BACKGROUND: Biologic ventricular assist tissue (BioVAT) is formulated from engineered heart muscle composed of cardiomyocytes and stromal cells derived from allogeneic induced pluripotent stem cells for cardiac remuscularization in patients with heart failure and a reduced left ventricular ejection fraction. METHODS: We conducted an open-label, phase 1-2 study of tissue-engineered heart repair by means of BioVAT transplantation. Patients with heart failure and a left ventricular ejection fraction of 35% or less and at least one hypokinetic or dyskinetic left ventricular segment were treated with BioVAT allografts, which consisted of 5, 10, or 20 engineered-heart-muscle units. All the patients received immunosuppression. Safety was assessed as adverse events related to the procedure. The primary efficacy end points were the change from baseline in the target heart-wall thickness, the left ventricular ejection fraction, and the Kansas City Cardiomyopathy Questionnaire-Overall Summary Score (KCCQ-OSS). RESULTS: A total of 20 patients were treated in the study. Three patients died during the study (1 each from vasoplegia, coronavirus disease 2019, and aortic dissection). One patient underwent heart transplantation. Immunosuppression was discontinued in 4 patients because of implantation of a left ventricular assist device (in 2 patients), renal failure (in 1 patient), and urothelial carcinoma (in 1 patient). Of the 16 patients who were treated with the safe maximal dose (20 engineered-heart-muscle units), 12 patients completed the prespecified 3-month interim follow-up. The least-squares mean increase in the target-wall thickness was 4.5 mm (90% confidence interval [CI], 3.7 to 5.4; P<0.001), the increase in the left ventricular ejection fraction was 3.9 percentage points (90% CI, 0.9 to 6.8; P = 0.04), and the increase in the KCCQ-OSS was 6.7 points (90% CI, 1.0 to 12.5; P = 0.06). All the patients had at least one adverse event.
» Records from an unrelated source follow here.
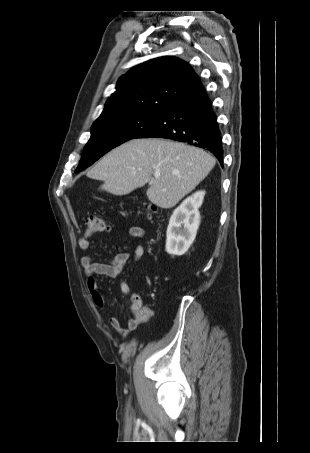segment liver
Wrapping results in <instances>:
<instances>
[{
  "label": "liver",
  "instance_id": "liver-1",
  "mask_svg": "<svg viewBox=\"0 0 310 453\" xmlns=\"http://www.w3.org/2000/svg\"><path fill=\"white\" fill-rule=\"evenodd\" d=\"M216 160L204 150L160 138L133 139L107 153L88 173L113 195H127L149 183L155 205L174 207L213 169ZM160 174L159 178L153 175Z\"/></svg>",
  "mask_w": 310,
  "mask_h": 453
}]
</instances>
CONCLUSIONS: In this interim analysis, cardiac remuscularization with BioVAT was associated with an increase in the target heart-wall thickness, left ventricular ejection fraction, and KCCQ-OSS at 3 months; all the patients had at least one adverse event. Longer-term follow-up and further clinical investigation are warranted. (Funded by the German Center for Cardiovascular Research and Repairon; BioVAT-HF ClinicalTrials.gov number, NCT04396899.).